- **THE TASK**:
The reply should contain every line of the data, repeated exactly, and no pictures.
== Segment start ==
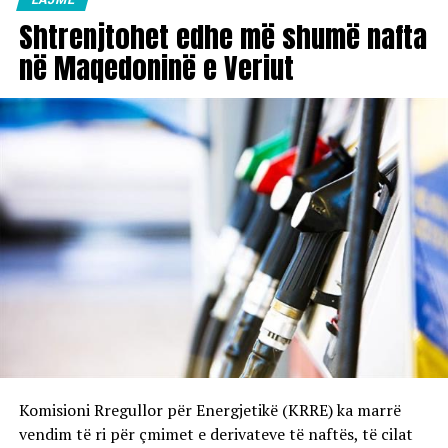
Shtrenjtohet edhe më shumë nafta
në Maqedoninë e Veriut
Komisioni Rregullor për Energjetikë (KRRE) ka marrë
vendim të ri për çmimet e derivateve të naftës, të cilat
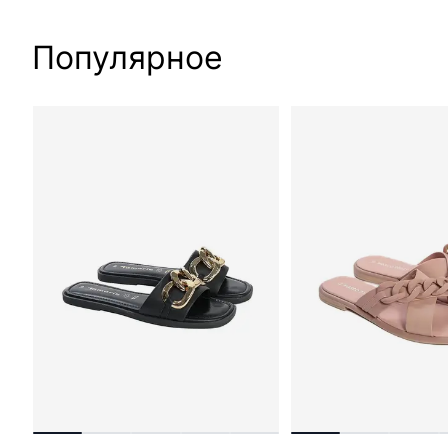
Популярное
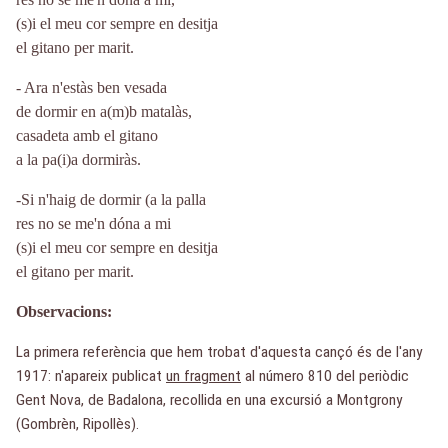
(s)i el meu cor sempre en desitja
el gitano per marit.
- Ara n'estàs ben vesada
de dormir en a(m)b matalàs,
casadeta amb el gitano
a la pa(i)a dormiràs.
-Si n'haig de dormir (a la palla
res no se me'n dóna a mi
(s)i el meu cor sempre en desitja
el gitano per marit.
Observacions
La primera referència que hem trobat d'aquesta cançó és de l'any
1917: n'apareix publicat
un fragment
al número 810 del periòdic
Gent Nova, de Badalona, recollida en una excursió a Montgrony
(Gombrèn, Ripollès).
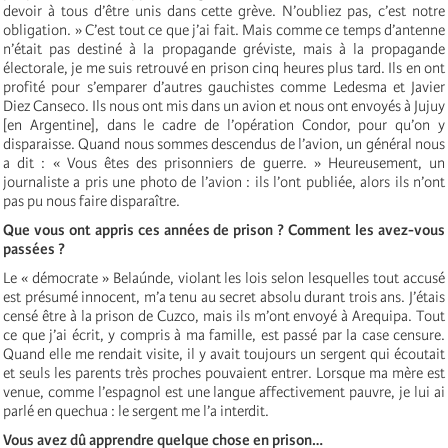
devoir à tous d’être unis dans cette grève. N’oubliez pas, c’est notre
obligation. » C’est tout ce que j’ai fait. Mais comme ce temps d’antenne
n’était pas destiné à la propagande gréviste, mais à la propagande
électorale, je me suis retrouvé en prison cinq heures plus tard. Ils en ont
profité pour s’emparer d’autres gauchistes comme Ledesma et Javier
Diez Canseco. Ils nous ont mis dans un avion et nous ont envoyés à Jujuy
[en Argentine], dans le cadre de l’opération Condor, pour qu’on y
disparaisse. Quand nous sommes descendus de l’avion, un général nous
a dit : « Vous êtes des prisonniers de guerre. » Heureusement, un
journaliste a pris une photo de l’avion : ils l’ont publiée, alors ils n’ont
pas pu nous faire disparaître.
Que vous ont appris ces années de prison ? Comment les avez-vous
passées ?
Le « démocrate » Belaúnde, violant les lois selon lesquelles tout accusé
est présumé innocent, m’a tenu au secret absolu durant trois ans. J’étais
censé être à la prison de Cuzco, mais ils m’ont envoyé à Arequipa. Tout
ce que j’ai écrit, y compris à ma famille, est passé par la case censure.
Quand elle me rendait visite, il y avait toujours un sergent qui écoutait
et seuls les parents très proches pouvaient entrer. Lorsque ma mère est
venue, comme l’espagnol est une langue affectivement pauvre, je lui ai
parlé en quechua : le sergent me l’a interdit.
Vous avez dû ap
prendre quelque chose en p
rison…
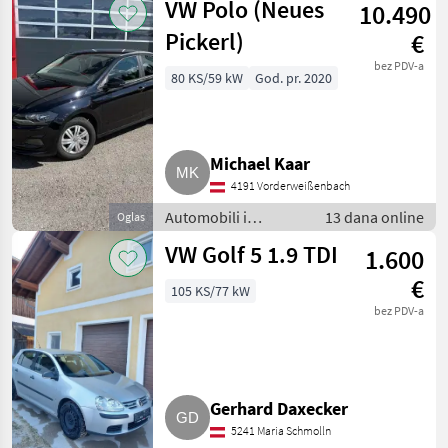
VW Polo (Neues
10.490
Pickerl)
€
bez PDV-a
80 KS/59 kW
God. pr. 2020
Michael Kaar
4191 Vorderweißenbach
Automobili i
13 dana online
Oglas
motocikli / Limuzine
VW Golf 5 1.9 TDI
1.600
€
105 KS/77 kW
bez PDV-a
Gerhard Daxecker
5241 Maria Schmolln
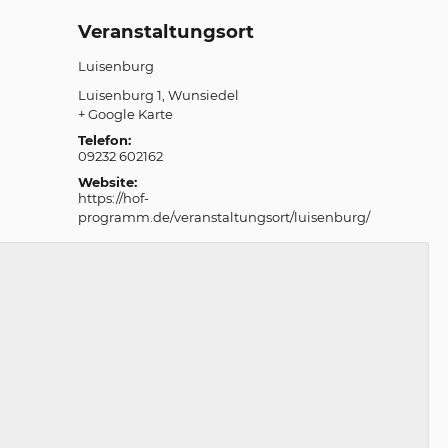
Veranstaltungsort
Luisenburg
Luisenburg 1
Wunsiedel
+ Google Karte
Telefon:
09232 602162
Website:
https://hof-
programm.de/veranstaltungsort/luisenburg/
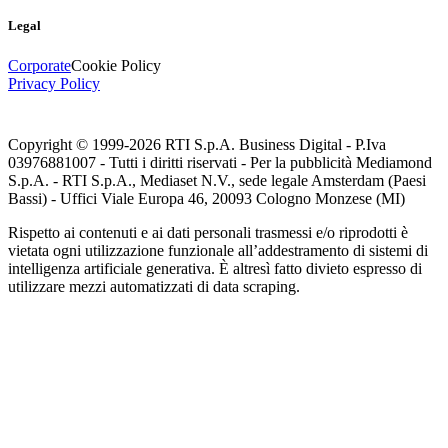
Legal
Corporate
Cookie Policy
Privacy Policy
Copyright © 1999-
2026
RTI S.p.A. Business Digital - P.Iva
03976881007 - Tutti i diritti riservati - Per la pubblicità Mediamond
S.p.A. - RTI S.p.A., Mediaset N.V., sede legale Amsterdam (Paesi
Bassi) - Uffici Viale Europa 46, 20093 Cologno Monzese (MI)
Rispetto ai contenuti e ai dati personali trasmessi e/o riprodotti è
vietata ogni utilizzazione funzionale all’addestramento di sistemi di
intelligenza artificiale generativa. È altresì fatto divieto espresso di
utilizzare mezzi automatizzati di data scraping.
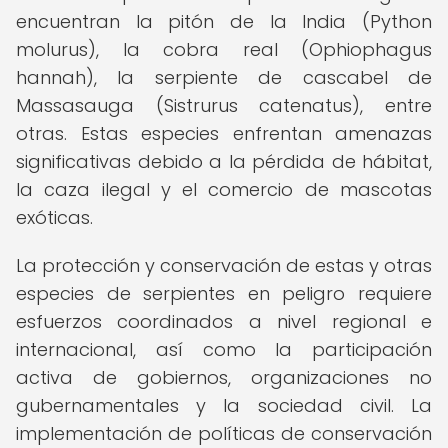
encuentran la pitón de la India (Python
molurus), la cobra real (Ophiophagus
hannah), la serpiente de cascabel de
Massasauga (Sistrurus catenatus), entre
otras. Estas especies enfrentan amenazas
significativas debido a la pérdida de hábitat,
la caza ilegal y el comercio de mascotas
exóticas.
La protección y conservación de estas y otras
especies de serpientes en peligro requiere
esfuerzos coordinados a nivel regional e
internacional, así como la participación
activa de gobiernos, organizaciones no
gubernamentales y la sociedad civil. La
implementación de políticas de conservación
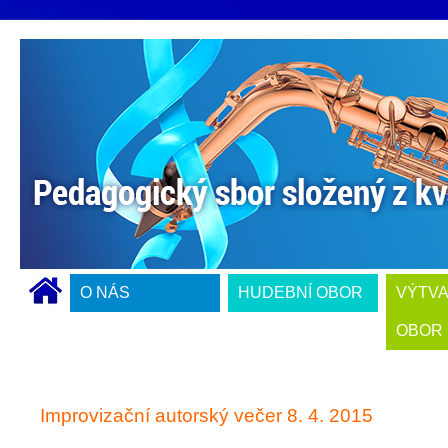
O NÁS
HUDEBNÍ OBOR
VÝTV
OBOR
Improvizační autorský večer 8. 4. 2015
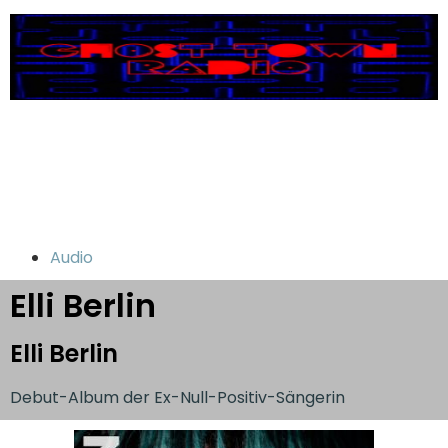
Audio
Elli Berlin
Elli Berlin
Debut-Album der Ex-Null-Positiv-Sängerin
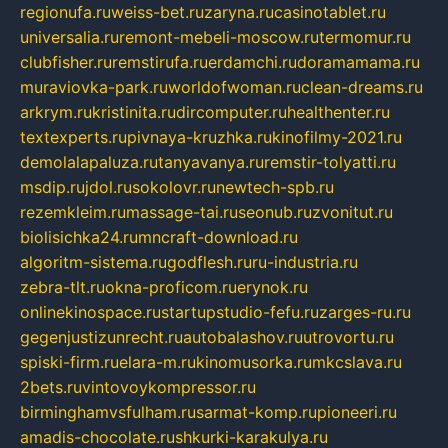
regionufa.ru
weiss-bet.ru
zaryna.ru
casinotablet.ru
universalia.ru
remont-mebeli-moscow.ru
termomur.ru
clubfisher.ru
remstirufa.ru
erdamchi.ru
doramamama.ru
muraviovka-park.ru
worldofwoman.ru
clean-dreams.ru
arkrym.ru
kristinita.ru
dircomputer.ru
healthenter.ru
textexperts.ru
pivnaya-kruzhka.ru
kinofilmy-2021.ru
demolalapaluza.ru
tanyavanya.ru
remstir-tolyatti.ru
msdip.ru
jdol.ru
sokolovr.ru
newtech-spb.ru
rezemkleim.ru
massage-tai.ru
seonub.ru
zvonitut.ru
biolisichka24.ru
mncraft-download.ru
algoritm-sistema.ru
godflesh.ru
ru-industria.ru
zebra-tlt.ru
okna-proficom.ru
erynok.ru
onlinekinospace.ru
startupstudio-fefu.ru
zarges-ru.ru
gegenjustizunrecht.ru
autobalashov.ru
utrovortu.ru
spiski-firm.ru
elara-m.ru
kinomusorka.ru
mkcslava.ru
2bets.ru
vintovoykompressor.ru
birminghamvsfulham.ru
sarmat-komp.ru
pioneeri.ru
amadis-chocolate.ru
shkurki-karakulya.ru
== Segment end ==
- **RESULT BELOW**:
Shtrenjtohet edhe më shumë nafta
në Maqedoninë e Veriut
Komisioni Rregullor për Energjetikë (KRRE) ka marrë
vendim të ri për çmimet e derivateve të naftës, të cilat
Популярное
(s)i el meu cor sempre en desitja
el gitano per marit.
- Ara n'estàs ben vesada
de dormir en a(m)b matalàs,
casadeta amb el gitano
a la pa(i)a dormiràs.
-Si n'haig de dormir (a la palla
res no se me'n dóna a mi
(s)i el meu cor sempre en desitja
el gitano per marit.
Observacions
La primera referència que hem trobat d'aquesta cançó és de l'any
1917: n'apareix publicat
un fragment
al número 810 del periòdic
Gent Nova, de Badalona, recollida en una excursió a Montgrony
(Gombrèn, Ripollès).
devoir à tous d’être unis dans cette grève. N’oubliez pas, c’est notre
obligation. » C’est tout ce que j’ai fait. Mais comme ce temps d’antenne
n’était pas destiné à la propagande gréviste, mais à la propagande
électorale, je me suis retrouvé en prison cinq heures plus tard. Ils en ont
profité pour s’emparer d’autres gauchistes comme Ledesma et Javier
Diez Canseco. Ils nous ont mis dans un avion et nous ont envoyés à Jujuy
[en Argentine], dans le cadre de l’opération Condor, pour qu’on y
disparaisse. Quand nous sommes descendus de l’avion, un général nous
a dit : « Vous êtes des prisonniers de guerre. » Heureusement, un
journaliste a pris une photo de l’avion : ils l’ont publiée, alors ils n’ont
pas pu nous faire disparaître.
Que vous ont appris ces années de prison ? Comment les avez-vous
passées ?
Le « démocrate » Belaúnde, violant les lois selon lesquelles tout accusé
est présumé innocent, m’a tenu au secret absolu durant trois ans. J’étais
censé être à la prison de Cuzco, mais ils m’ont envoyé à Arequipa. Tout
ce que j’ai écrit, y compris à ma famille, est passé par la case censure.
Quand elle me rendait visite, il y avait toujours un sergent qui écoutait
et seuls les parents très proches pouvaient entrer. Lorsque ma mère est
venue, comme l’espagnol est une langue affectivement pauvre, je lui ai
parlé en quechua : le sergent me l’a interdit.
Vous avez dû ap
prendre quelque chose en p
rison…
VW Polo (Neues
10.490
Pickerl)
€
bez PDV-a
80 KS/59 kW
God. pr. 2020
Michael Kaar
4191 Vorderweißenbach
Automobili i
13 dana online
Oglas
motocikli / Limuzine
VW Golf 5 1.9 TDI
1.600
€
105 KS/77 kW
bez PDV-a
Gerhard Daxecker
5241 Maria Schmolln
Veranstaltungsort
Luisenburg
Luisenburg 1
Wunsiedel
+ Google Karte
Telefon:
09232 602162
Website:
https://hof-
programm.de/veranstaltungsort/luisenburg/
Legal
Corporate
Cookie Policy
Privacy Policy
Copyright © 1999-
2026
RTI S.p.A. Business Digital - P.Iva
03976881007 - Tutti i diritti riservati - Per la pubblicità Mediamond
S.p.A. - RTI S.p.A., Mediaset N.V., sede legale Amsterdam (Paesi
Bassi) - Uffici Viale Europa 46, 20093 Cologno Monzese (MI)
Rispetto ai contenuti e ai dati personali trasmessi e/o riprodotti è
vietata ogni utilizzazione funzionale all’addestramento di sistemi di
intelligenza artificiale generativa. È altresì fatto divieto espresso di
utilizzare mezzi automatizzati di data scraping.
encuentran la pitón de la India (Python
molurus), la cobra real (Ophiophagus
hannah), la serpiente de cascabel de
Massasauga (Sistrurus catenatus), entre
otras. Estas especies enfrentan amenazas
significativas debido a la pérdida de hábitat,
la caza ilegal y el comercio de mascotas
exóticas.
La protección y conservación de estas y otras
especies de serpientes en peligro requiere
esfuerzos coordinados a nivel regional e
internacional, así como la participación
activa de gobiernos, organizaciones no
gubernamentales y la sociedad civil. La
implementación de políticas de conservación
O NÁS
HUDEBNÍ OBOR
VÝTV
OBOR
Improvizační autorský večer 8. 4. 2015
Audio
Elli Berlin
Elli Berlin
Debut-Album der Ex-Null-Positiv-Sängerin
regionufa.ru
weiss-bet.ru
zaryna.ru
casinotablet.ru
universalia.ru
remont-mebeli-moscow.ru
termomur.ru
clubfisher.ru
remstirufa.ru
erdamchi.ru
doramamama.ru
muraviovka-park.ru
worldofwoman.ru
clean-dreams.ru
arkrym.ru
kristinita.ru
dircomputer.ru
healthenter.ru
textexperts.ru
pivnaya-kruzhka.ru
kinofilmy-2021.ru
demolalapaluza.ru
tanyavanya.ru
remstir-tolyatti.ru
msdip.ru
jdol.ru
sokolovr.ru
newtech-spb.ru
rezemkleim.ru
massage-tai.ru
seonub.ru
zvonitut.ru
biolisichka24.ru
mncraft-download.ru
algoritm-sistema.ru
godflesh.ru
ru-industria.ru
zebra-tlt.ru
okna-proficom.ru
erynok.ru
onlinekinospace.ru
startupstudio-fefu.ru
zarges-ru.ru
gegenjustizunrecht.ru
autobalashov.ru
utrovortu.ru
spiski-firm.ru
elara-m.ru
kinomusorka.ru
mkcslava.ru
2bets.ru
vintovoykompressor.ru
birminghamvsfulham.ru
sarmat-komp.ru
pioneeri.ru
amadis-chocolate.ru
shkurki-karakulya.ru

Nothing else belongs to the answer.